World Vision Australia is the country’s largest charitable group with 400,000 supporters every year, and in order to effectively communicate with them, staff need to implicitly understand how World Vision goes about making a tangible difference through donations, according to its head of HR.

Over the past three years, World Vision Australia’s director of people & culture, Nathan Callaghan, said there has been a strong focus on internal communications, and Yammer is employed internally to help staff share and communicate messages and stories to help engage supporters in a meaningful way.

Leadership communication also supports this process, and Callaghan said this plays an important role in helping employees understand how their day-to-day tasks are having an overall impact on organisational goals in order to feel like they are having an impact.

He added that transparency and accountability are also important to how World Vision communicates with supporters (the charity has won PwC’s Transparency Awards for quality and transparency of reporting in the not-for-profit sector twice over the past five years).

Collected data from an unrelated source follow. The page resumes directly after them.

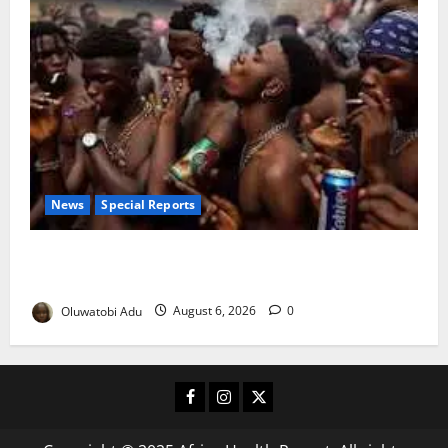
News
Special Reports
Too Young to Drink: Why More Nigerian Teenagers
Are Turning to Alcohol
Oluwatobi Adu
August 6, 2026
0
Facebook
Instagram
X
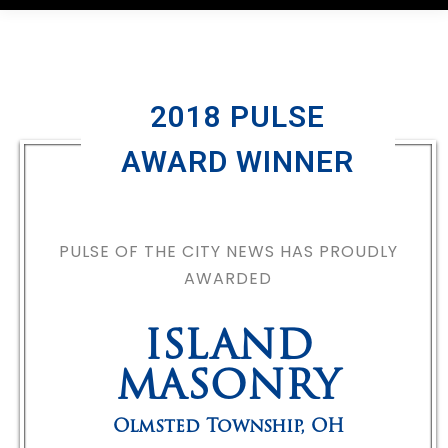
2018 PULSE
AWARD WINNER
PULSE OF THE CITY NEWS HAS PROUDLY
AWARDED
ISLAND
MASONRY
Olmsted Township
,
OH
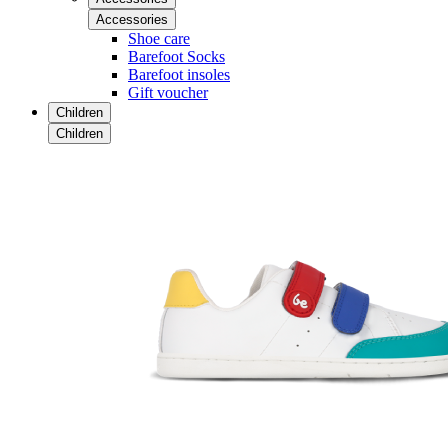
Accessories
Shoe care
Barefoot Socks
Barefoot insoles
Gift voucher
Children
Children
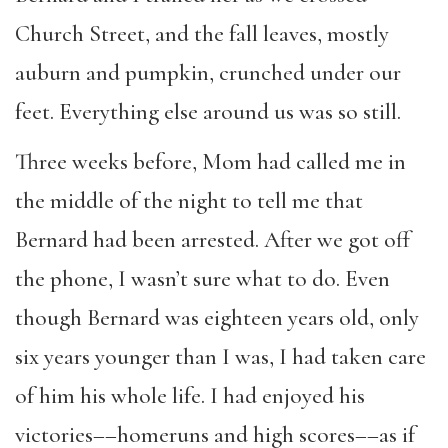
Church Street, and the fall leaves, mostly
auburn and pumpkin, crunched under our
feet. Everything else around us was so still.
Three weeks before, Mom had called me in
the middle of the night to tell me that
Bernard had been arrested. After we got off
the phone, I wasn’t sure what to do. Even
though Bernard was eighteen years old, only
six years younger than I was, I had taken care
of him his whole life. I had enjoyed his
victories––homeruns and high scores––as if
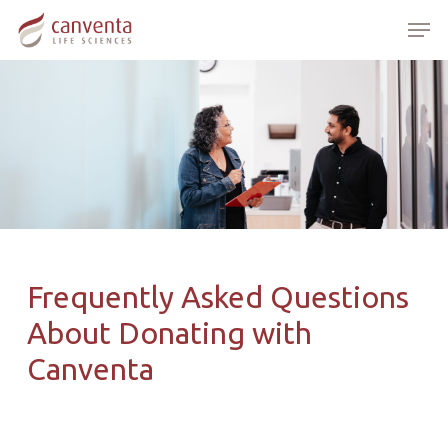
Skip
Menu
Men
to
main
content
Frequently Asked Questions
About Donating with
Canventa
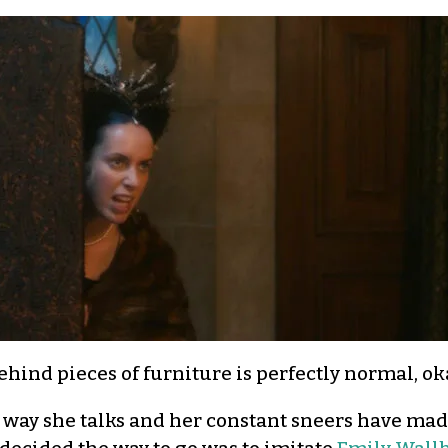
hind pieces of furniture is perfectly normal, ok
ty way she talks and her constant sneers have mad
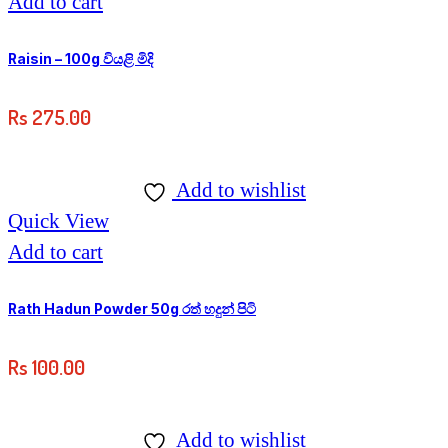
Add to cart
Raisin – 100g වියළි මිදි
Rs
275.00
Add to wishlist
Quick View
Add to cart
Rath Hadun Powder 50g රත් හදුන් පිටි
Rs
100.00
Add to wishlist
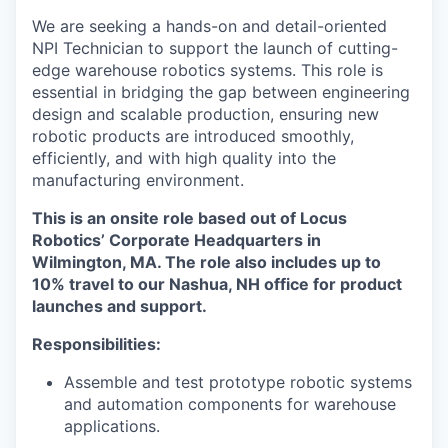
We are seeking a hands-on and detail-oriented
NPI Technician to support the launch of cutting-
edge warehouse robotics systems. This role is
essential in bridging the gap between engineering
design and scalable production, ensuring new
robotic products are introduced smoothly,
efficiently, and with high quality into the
manufacturing environment.
This is an onsite role based out of Locus
Robotics’ Corporate Headquarters in
Wilmington, MA. The role also includes up to
10% travel to our Nashua, NH office for product
launches and support.
Responsibilities:
Assemble and test prototype robotic systems
and automation components for warehouse
applications.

“I think supporters appreciate that honesty, and that is a key to our success in the long term,” he said.

There is a strong focus at leadership and broader organisational levels on the key behaviours required to help World Vision achieve its strategy, and Callaghan said the three key ones are courage, action and respect.

“These are about making sure that we are trying new things, having that courage to test and learn, and then taking action in a meaningful way with a deliberate focus on specific outcomes we’re working towards,” he said.

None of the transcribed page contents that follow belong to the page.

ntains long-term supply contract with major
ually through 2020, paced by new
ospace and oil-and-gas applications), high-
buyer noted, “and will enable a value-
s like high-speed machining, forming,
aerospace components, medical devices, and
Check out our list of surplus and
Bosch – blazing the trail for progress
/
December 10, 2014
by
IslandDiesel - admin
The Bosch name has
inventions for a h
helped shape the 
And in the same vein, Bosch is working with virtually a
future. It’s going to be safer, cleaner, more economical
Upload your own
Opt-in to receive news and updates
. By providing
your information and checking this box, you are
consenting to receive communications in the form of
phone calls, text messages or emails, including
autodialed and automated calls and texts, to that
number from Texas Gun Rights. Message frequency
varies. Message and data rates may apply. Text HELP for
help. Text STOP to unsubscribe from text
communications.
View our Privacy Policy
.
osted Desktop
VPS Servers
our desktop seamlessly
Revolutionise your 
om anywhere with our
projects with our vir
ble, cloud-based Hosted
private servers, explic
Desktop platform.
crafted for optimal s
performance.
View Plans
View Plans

“And this all needs to be done in a way that is respectful of supporters and communities to understand their needs, so we are making a difference together.

“And this all starts with our leadership. This isn’t something that HR puts together; we help empower our leaders to understand what these behaviours mean, and demonstrate how they look in our organisation.”

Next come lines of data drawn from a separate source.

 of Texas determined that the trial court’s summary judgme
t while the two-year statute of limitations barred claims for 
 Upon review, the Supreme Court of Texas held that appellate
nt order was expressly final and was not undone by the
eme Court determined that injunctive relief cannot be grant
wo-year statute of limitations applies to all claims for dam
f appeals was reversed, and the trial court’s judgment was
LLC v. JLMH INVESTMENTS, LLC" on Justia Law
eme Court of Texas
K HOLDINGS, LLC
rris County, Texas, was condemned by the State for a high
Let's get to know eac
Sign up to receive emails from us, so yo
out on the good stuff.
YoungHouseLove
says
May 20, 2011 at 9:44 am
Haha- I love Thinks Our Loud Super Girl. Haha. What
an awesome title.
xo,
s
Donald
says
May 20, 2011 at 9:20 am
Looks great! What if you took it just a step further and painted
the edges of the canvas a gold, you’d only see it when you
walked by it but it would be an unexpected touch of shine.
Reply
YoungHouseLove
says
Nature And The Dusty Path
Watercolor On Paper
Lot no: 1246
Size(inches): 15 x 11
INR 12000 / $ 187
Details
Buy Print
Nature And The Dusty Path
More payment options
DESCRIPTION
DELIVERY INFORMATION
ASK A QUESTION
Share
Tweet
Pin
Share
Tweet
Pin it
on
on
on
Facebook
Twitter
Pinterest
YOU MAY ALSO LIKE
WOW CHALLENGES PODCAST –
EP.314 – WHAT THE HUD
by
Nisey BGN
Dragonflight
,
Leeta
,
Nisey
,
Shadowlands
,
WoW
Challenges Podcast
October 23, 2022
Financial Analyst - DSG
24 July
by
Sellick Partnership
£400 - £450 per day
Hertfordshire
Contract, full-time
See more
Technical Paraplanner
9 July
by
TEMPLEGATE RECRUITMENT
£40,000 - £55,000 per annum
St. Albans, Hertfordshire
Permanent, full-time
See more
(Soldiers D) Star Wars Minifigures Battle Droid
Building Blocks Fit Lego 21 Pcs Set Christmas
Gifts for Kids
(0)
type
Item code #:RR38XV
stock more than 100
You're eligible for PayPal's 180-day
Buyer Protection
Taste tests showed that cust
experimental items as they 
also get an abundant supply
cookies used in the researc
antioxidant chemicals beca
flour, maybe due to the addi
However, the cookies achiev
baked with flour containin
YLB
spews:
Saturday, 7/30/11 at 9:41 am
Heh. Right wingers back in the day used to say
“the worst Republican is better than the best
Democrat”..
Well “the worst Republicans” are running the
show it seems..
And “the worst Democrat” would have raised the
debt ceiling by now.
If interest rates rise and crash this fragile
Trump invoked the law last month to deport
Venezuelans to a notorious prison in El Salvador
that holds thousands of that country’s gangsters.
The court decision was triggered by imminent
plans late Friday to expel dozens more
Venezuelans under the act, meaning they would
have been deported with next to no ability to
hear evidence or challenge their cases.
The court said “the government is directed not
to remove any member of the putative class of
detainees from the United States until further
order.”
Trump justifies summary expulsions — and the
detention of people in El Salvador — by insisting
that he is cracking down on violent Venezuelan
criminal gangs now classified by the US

The not-for-profit sector is a competitive one, and in Australia, World Vision leads the way in terms of share of donations.

A recent Australian National University Development Policy Centre report, for example, found that World Vision received 30 to 40 per cent of all money donated by people between 2000 and 2010 (at times nearly equal to the total share of the next 14 largest non-government organisations combined).

World Vision Australia does attract some very high calibre people, according to Callaghan, who said one of his key goals is to align the passion of this talent with the organisation’s goals.

To this end, an employee engagement survey is conducted to track staff satisfaction (employee engagement improved from 66 per cent in FY12 to 70 per cent in FY13) with a view to developing initiatives to improving engagement and retention (voluntary staff turnover also fell from 19 per cent in FY12 to 16 per cent in FY13, while 65 per cent of vacancies were filled by existing staff in FY14).

World Vision also sets individual performance and development plans, conducts employee surveys and polls on hot topics, and ensures employees have regular one-on-one discussions with their manager to proactively manage positive employee and manager relationships.

5 steps: how HR leaders and CEOs can work together
Nathan Callaghan, director of people & culture for World Vision Australia, shared his perspective on how HR leaders can best work with CEOs to achieve organisational outcomes.

  1. 1. HR leaders need to know how the business is performing and what the external market challenges are. If HR leaders can connect the conversation between what’s going on “out there” to what’s going on “in here”, you will be in a far better position to support the CEO.
  2. 2. Understand your CEO’s vision for their leadership team. Working on and in this leadership team then becomes the challenge. However, when done well, this has a large influence on organisational culture.
  3. 3. Know your organisation’s talent and anticipate the CEO’s future needs for the organisation. We have all heard about the importance of having the right people in the right place at the right time. Knowing your talent and engaging your CEO in this information is critical.
  4. 4. Proximity: it sounds very basic, but it’s helpful to understand the movements of your CEO and the interactions they have through the week. You can then leverage these interactions, enable your CEO to be efficient and create opportunities for your CEO to deliver symbolic actions that impact culture.
  5. 5. Build trust through robust debate and discussion. CEOs and HR leaders need to be able to openly and honestly share their points of view. It’s the wins and losses that build trust over time.